Instructions for the task: Rewrite the text lines of the entries below, swapping "网游动漫" for "都市言情" wherever it occurs and keeping everything else the same. Leave the pictures out of your answer.

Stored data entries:
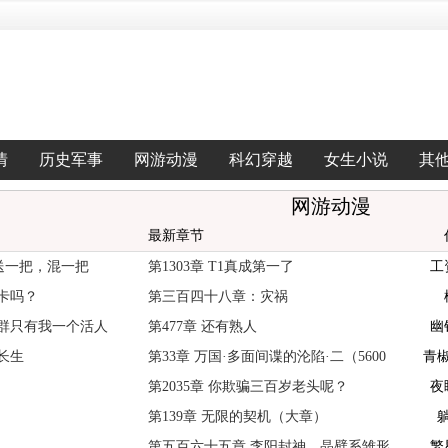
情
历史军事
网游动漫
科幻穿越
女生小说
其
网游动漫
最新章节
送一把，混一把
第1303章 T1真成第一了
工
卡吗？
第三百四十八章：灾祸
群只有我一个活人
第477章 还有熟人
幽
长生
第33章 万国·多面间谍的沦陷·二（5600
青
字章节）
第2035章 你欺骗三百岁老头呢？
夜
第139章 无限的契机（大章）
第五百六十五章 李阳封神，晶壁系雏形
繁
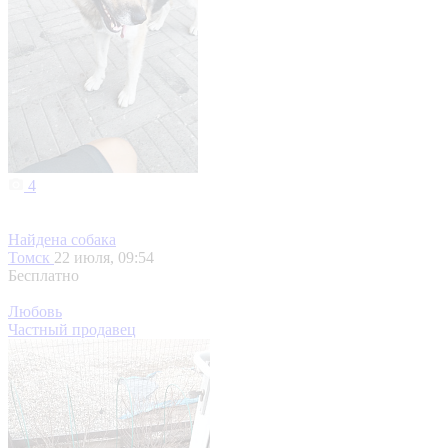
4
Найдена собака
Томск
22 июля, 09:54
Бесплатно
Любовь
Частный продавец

Written response:
情
历史军事
都市言情
科幻穿越
女生小说
其
都市言情
最新章节
送一把，混一把
第1303章 T1真成第一了
工
卡吗？
第三百四十八章：灾祸
群只有我一个活人
第477章 还有熟人
幽
长生
第33章 万国·多面间谍的沦陷·二（5600
青
字章节）
第2035章 你欺骗三百岁老头呢？
夜
第139章 无限的契机（大章）
第五百六十五章 李阳封神，晶壁系雏形
繁
4
Найдена собака
Томск
22 июля, 09:54
Бесплатно
Любовь
Частный продавец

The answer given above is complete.